Tanya Snyder reports that the Pentagon is planning to shift their base development to promote more compact, walkable communities. It's a great move since it will lead to more efficient use of land in an increasingly lean military (hopefully), and will of course decrease auto dependence and encourage better physical fitness for residents, which I hear is a pretty big deal in the armed forces.
Angie Schmitt brings our attention to a shocking post written at NextSTL: that quote is from a St. Louis County Department of Highways and Traffic spokesperson. It might not be a totally ridiculous thing to say if it were true, but the reality is that there is no bicycle department, no pedestrian department. It's rarely said so explicitly, but this type of sentiment is exactly what leads to urban freeways that tear through neighborhoods, ruining communities, shuttering businesses, and endangering pedestrians and bicyclists. If your only job is to build highways, the welfare of other users of the public right-of-way is irrelevant.

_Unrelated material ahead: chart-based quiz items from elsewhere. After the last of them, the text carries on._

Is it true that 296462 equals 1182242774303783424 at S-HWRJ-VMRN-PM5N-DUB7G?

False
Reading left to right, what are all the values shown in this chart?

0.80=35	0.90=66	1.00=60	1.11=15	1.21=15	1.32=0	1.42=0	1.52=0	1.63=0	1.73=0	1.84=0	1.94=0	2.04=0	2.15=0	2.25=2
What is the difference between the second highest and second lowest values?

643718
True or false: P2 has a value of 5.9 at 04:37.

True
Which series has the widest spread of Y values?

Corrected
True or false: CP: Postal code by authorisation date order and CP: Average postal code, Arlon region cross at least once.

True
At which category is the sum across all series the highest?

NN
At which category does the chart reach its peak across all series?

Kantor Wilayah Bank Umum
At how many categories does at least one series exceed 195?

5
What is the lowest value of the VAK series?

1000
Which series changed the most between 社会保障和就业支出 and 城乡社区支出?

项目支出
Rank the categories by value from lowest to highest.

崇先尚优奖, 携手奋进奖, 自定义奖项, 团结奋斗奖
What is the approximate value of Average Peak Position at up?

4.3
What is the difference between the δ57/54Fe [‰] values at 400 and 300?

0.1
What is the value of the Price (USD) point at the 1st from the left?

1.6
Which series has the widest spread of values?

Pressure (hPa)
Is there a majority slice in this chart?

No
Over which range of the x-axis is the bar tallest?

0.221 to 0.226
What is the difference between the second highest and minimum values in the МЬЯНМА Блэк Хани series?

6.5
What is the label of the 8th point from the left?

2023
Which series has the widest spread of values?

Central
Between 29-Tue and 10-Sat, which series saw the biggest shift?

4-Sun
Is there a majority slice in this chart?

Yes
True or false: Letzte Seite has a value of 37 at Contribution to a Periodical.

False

Some states currently make it illegal for auto manufacturers to sell and market their cars directly to consumers, and Tesla has been challenging that system by opening showrooms and not requiring purchases to be made through qualified dealers. Understandably, car dealerships do not like this. And now they're lobbying legislatures to ban the practice or increase restrictions, and they're gaining a lot of ground with supposedly anti-regulation and anti-protectionist GOP politicians.
A crazy look, in gif form, at the march of sprawl for various cities around the world. Texas cities like Dallas and Houston are especially impressive for the amount of wilderness they've eaten away at over the past three decades; likewise with international examples like Shanghai and the cities of the Pearl River Delta.